Consuming Ansible Roles for Fun and Profit (but really just for fun with OpenVPN)

Tue 20 March 2018
By Jose

I started working in technology at the tail end of a time where getting an open source application deployed for personal use in a home lab (or the like) carried with it a bit of a time investment reviewing and executing install docs. At my introduction to this industry, install documentation for applications deemed "stabled" (or otherwise a "stable" branch of an application) was really quite good, which historicaly has not always been the case. At this point, I could generally get things to work 90% of the time (a completely made up figured, as is standard on the internet). At most I would spend maybe half an hour for well-documented project to get a proof of concept stood up. Maybe an hour reviewing what I had done, and an hour after that would net me an application that had some bits tailored to my liking (domain integration, maybe proper private networking elements, or an entry in my "production" database of choice).

And then I would reach the pivotal moment where I would have to weigh the benefits of consuming the service as it stood against proper administration, which would likely involve reading through full configuration documentation for the project, reviewing their upgrade timelines, working out my automated upgrade methodology... and the list goes on and on. I imagine I'm not alone in proceeding with the former for simple/home-lab use in the interest of time.

We now live in a time where even this workflow is unnecessary - at least if you need a utility quickly.

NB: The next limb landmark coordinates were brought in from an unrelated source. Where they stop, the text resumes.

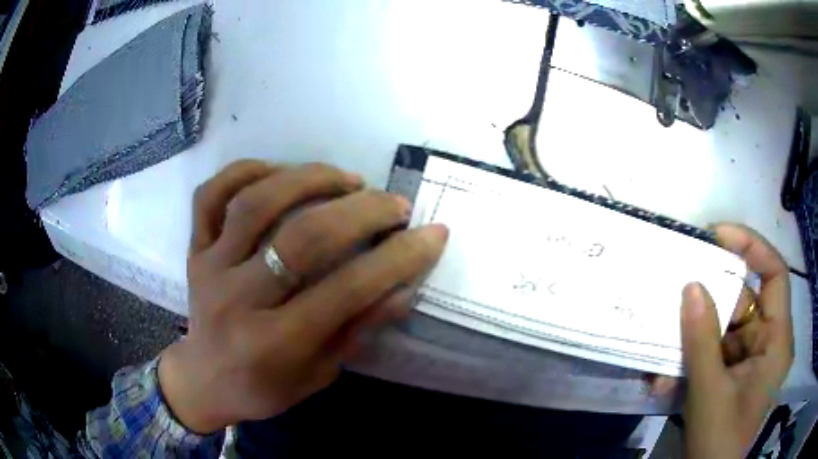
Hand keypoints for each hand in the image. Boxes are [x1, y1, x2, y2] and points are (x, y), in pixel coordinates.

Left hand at [158, 160, 448, 432]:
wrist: (203, 380)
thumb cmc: (264, 386)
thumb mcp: (319, 374)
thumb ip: (358, 329)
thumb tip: (404, 287)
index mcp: (275, 344)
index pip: (346, 291)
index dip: (398, 258)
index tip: (433, 233)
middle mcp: (239, 299)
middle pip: (302, 239)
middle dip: (362, 213)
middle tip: (396, 203)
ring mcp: (210, 266)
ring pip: (256, 203)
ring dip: (310, 179)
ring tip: (349, 179)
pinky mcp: (195, 248)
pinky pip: (211, 194)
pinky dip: (246, 171)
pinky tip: (280, 171)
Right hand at [681, 224, 792, 457]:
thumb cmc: (719, 440)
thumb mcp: (710, 394)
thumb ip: (702, 341)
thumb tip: (690, 286)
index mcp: (777, 341)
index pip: (774, 274)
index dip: (751, 247)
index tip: (717, 234)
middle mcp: (767, 343)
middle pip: (743, 303)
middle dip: (710, 302)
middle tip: (677, 288)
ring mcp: (749, 360)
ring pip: (723, 331)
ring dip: (691, 342)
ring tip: (662, 357)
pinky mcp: (732, 375)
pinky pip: (712, 355)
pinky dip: (688, 363)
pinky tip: (664, 383)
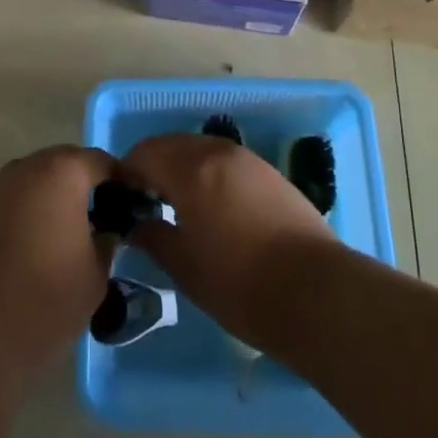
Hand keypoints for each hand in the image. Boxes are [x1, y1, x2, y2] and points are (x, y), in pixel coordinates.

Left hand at [0, 145, 120, 376]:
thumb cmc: (46, 296)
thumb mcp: (96, 274)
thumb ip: (107, 243)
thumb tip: (106, 232)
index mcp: (64, 170)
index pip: (103, 162)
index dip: (123, 184)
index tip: (136, 208)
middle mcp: (30, 165)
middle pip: (69, 165)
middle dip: (89, 188)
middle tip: (108, 221)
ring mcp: (1, 186)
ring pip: (42, 181)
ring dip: (60, 199)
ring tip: (77, 236)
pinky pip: (20, 200)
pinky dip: (36, 212)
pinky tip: (45, 245)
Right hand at [118, 134, 338, 349]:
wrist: (316, 292)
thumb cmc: (239, 283)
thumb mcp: (184, 266)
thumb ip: (153, 237)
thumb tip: (135, 224)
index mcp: (191, 169)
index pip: (144, 153)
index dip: (126, 173)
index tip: (121, 200)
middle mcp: (218, 152)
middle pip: (172, 145)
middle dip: (153, 167)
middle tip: (145, 203)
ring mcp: (248, 160)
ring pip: (201, 150)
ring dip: (181, 168)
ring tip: (177, 207)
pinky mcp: (270, 174)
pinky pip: (226, 162)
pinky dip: (208, 174)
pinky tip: (212, 208)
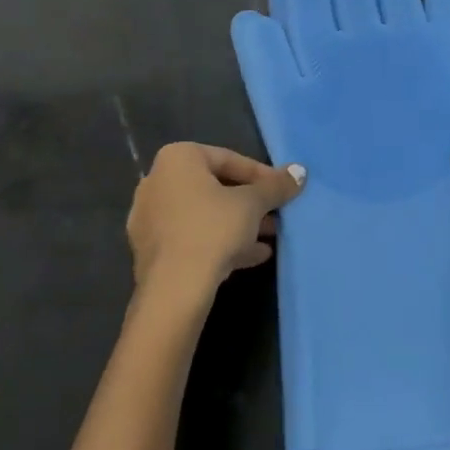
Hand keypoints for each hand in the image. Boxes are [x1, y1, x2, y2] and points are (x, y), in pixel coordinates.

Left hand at [127, 143, 305, 298]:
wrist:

I had made plans to get out of my home office to work on a project which meant consuming public Wi-Fi. I kept meaning to set up a simple OpenVPN setup for this momentous occasion. Unfortunately, procrastination took hold leading me to have to consider a last-minute decision to abort the plan and work in the home office. I had remembered finding the Ansible role for Unbound a while back when I was considering working on one myself and thought that I might be able to find the same for OpenVPN. Naturally I came across several options, but ultimately decided to check out this project on github by kyl191. I won't lie, the reason I decided to try it is because the README contained an example playbook... and I'm literally ready to walk out the door so the fastest I can set this up, the better for my bottom line.

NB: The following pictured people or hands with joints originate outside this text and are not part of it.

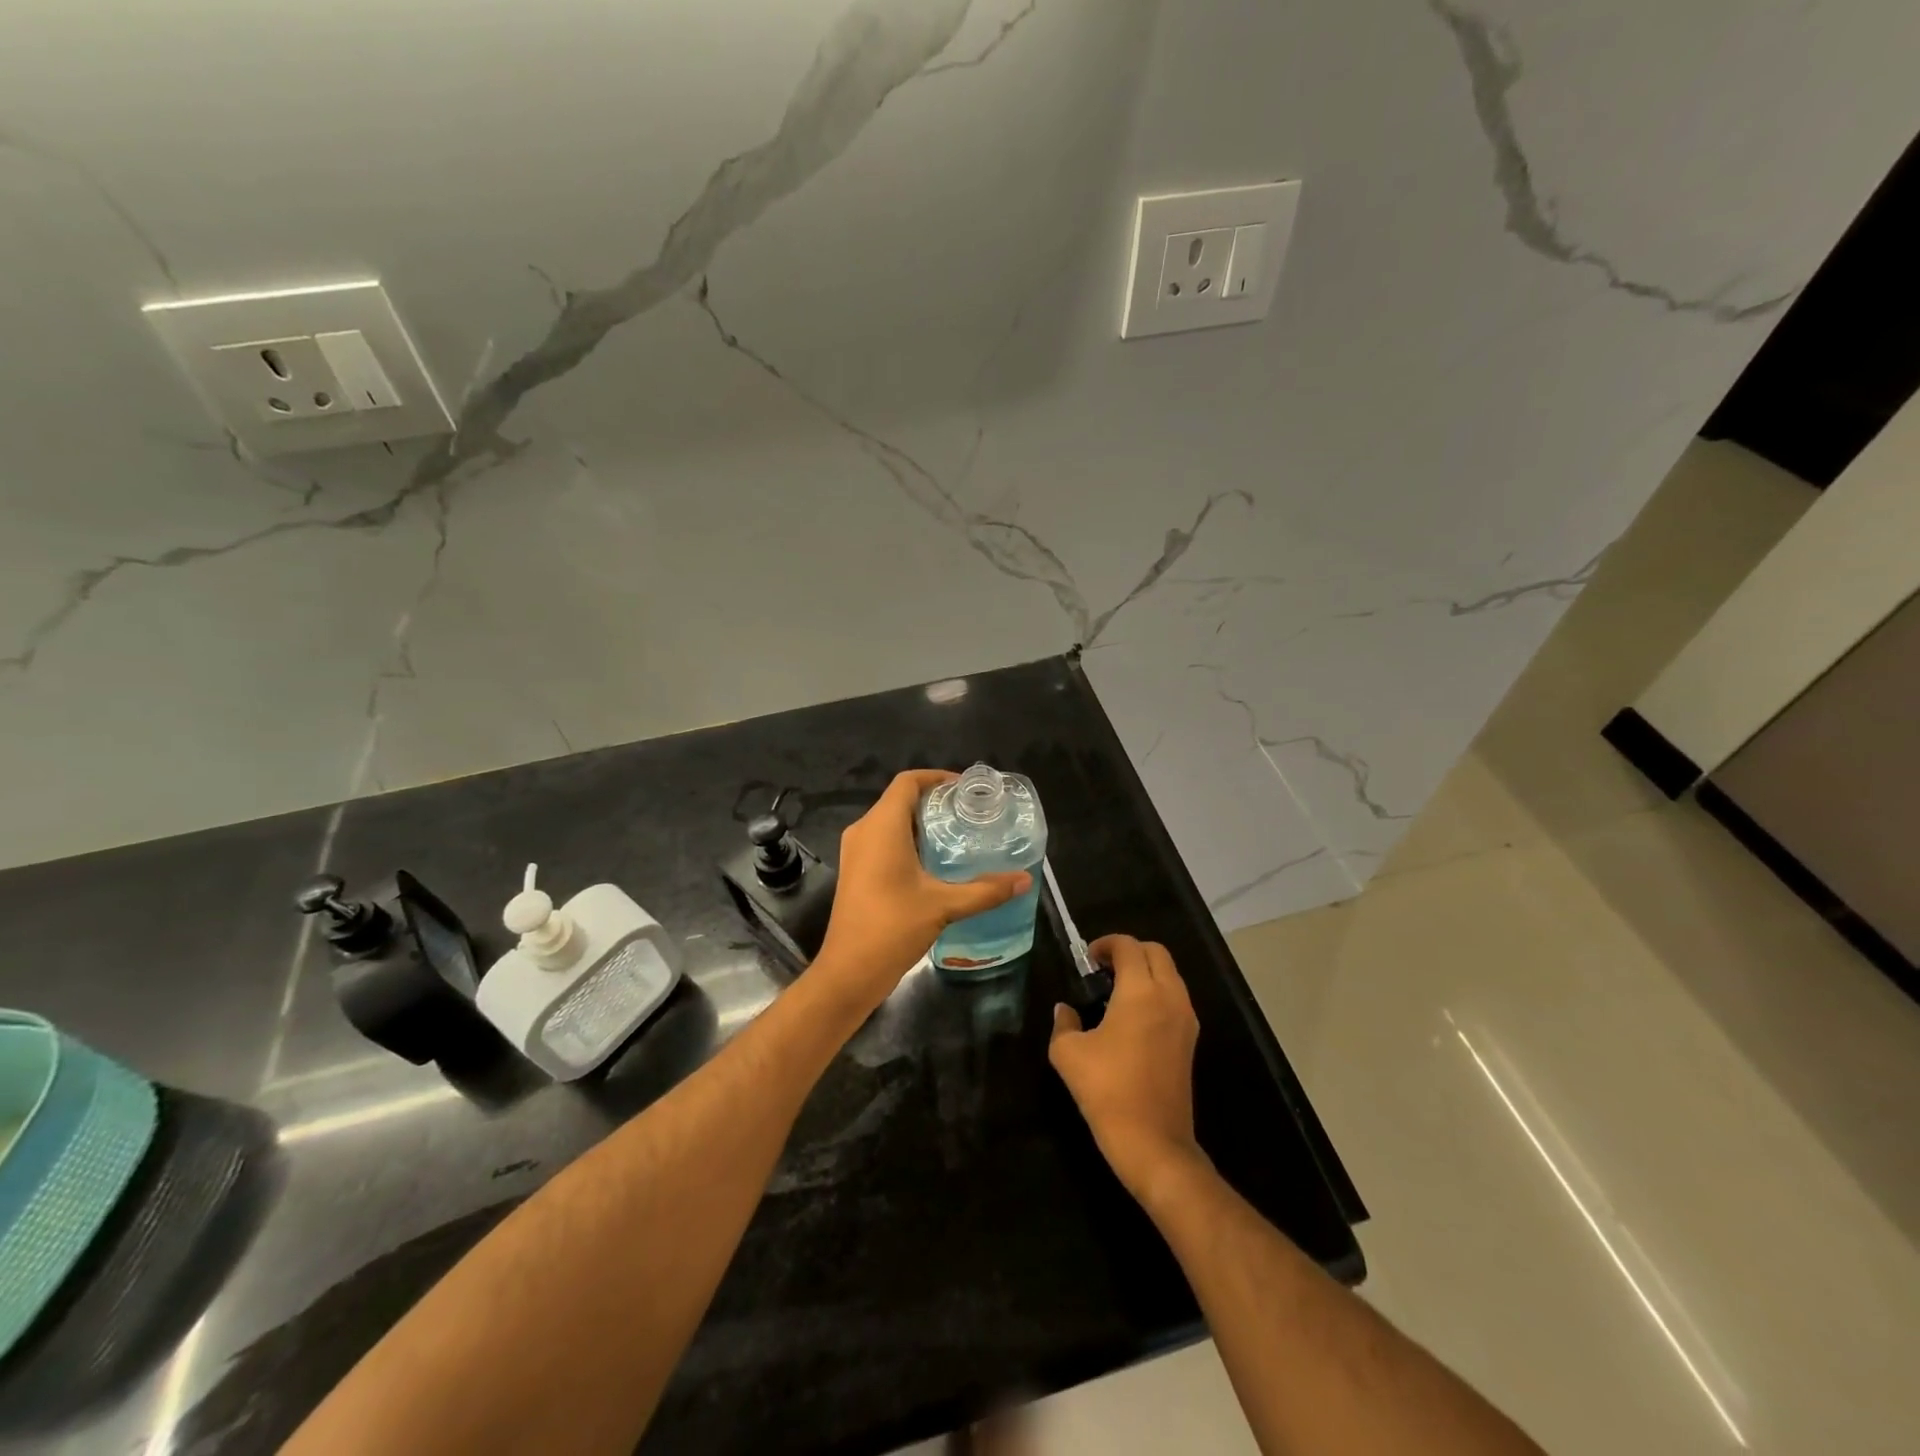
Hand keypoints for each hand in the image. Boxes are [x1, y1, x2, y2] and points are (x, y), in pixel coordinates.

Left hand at [814, 770, 1031, 1011]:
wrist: (848, 972)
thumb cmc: (893, 927)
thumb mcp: (944, 906)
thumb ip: (985, 891)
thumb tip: (1024, 880)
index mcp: (881, 826)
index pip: (907, 782)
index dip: (936, 778)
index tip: (966, 789)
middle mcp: (864, 831)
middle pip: (900, 800)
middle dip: (934, 802)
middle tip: (969, 814)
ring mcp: (855, 852)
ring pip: (890, 822)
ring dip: (921, 823)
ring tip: (958, 835)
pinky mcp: (855, 871)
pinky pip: (883, 841)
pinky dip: (908, 841)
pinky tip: (934, 862)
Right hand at [1049, 935, 1205, 1204]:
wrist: (1153, 1142)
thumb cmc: (1107, 1090)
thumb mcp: (1068, 1053)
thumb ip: (1064, 1023)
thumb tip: (1065, 1010)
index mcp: (1141, 992)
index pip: (1129, 946)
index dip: (1106, 944)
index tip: (1087, 959)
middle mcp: (1169, 997)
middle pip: (1156, 953)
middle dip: (1130, 951)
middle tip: (1102, 968)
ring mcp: (1186, 1020)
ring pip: (1170, 975)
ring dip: (1145, 971)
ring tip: (1115, 991)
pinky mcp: (1190, 1042)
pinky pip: (1175, 999)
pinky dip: (1156, 992)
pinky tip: (1131, 1017)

And... representative of the time we live in - It took approximately 10 minutes to get this configured and I was on my way... There were no issues, no questions to answer, no configurations to change. I stood up a public cloud server in the Rackspace Cloud, downloaded the role locally and adjusted the client configuration names to be more relevant to me, set up the basic inventory file with the aformentioned cloud server IP and ran the playbook. From there, it's as simple as pulling down my .ovpn configuration file and importing that into my OVPN client.

And this just worked.

Now, this is in no way an implication that this process is enough for any production-level application deployment. That is, administrators should always responsibly review application documentation and deployment procedures - and really should know just about everything that's necessary to deploy an application securely into production. Ignorance is bliss; due diligence is necessary to reduce the "ignorance" attack vector. But given the temporary nature of my needs here, the ease of deployment and overall experience is absolutely worth celebrating. As a realist, I understand that this level of out-of-the-box compatibility is not ubiquitous. I find that to be quite acceptable, but software is improving every day and that in itself is a phenomenal thing.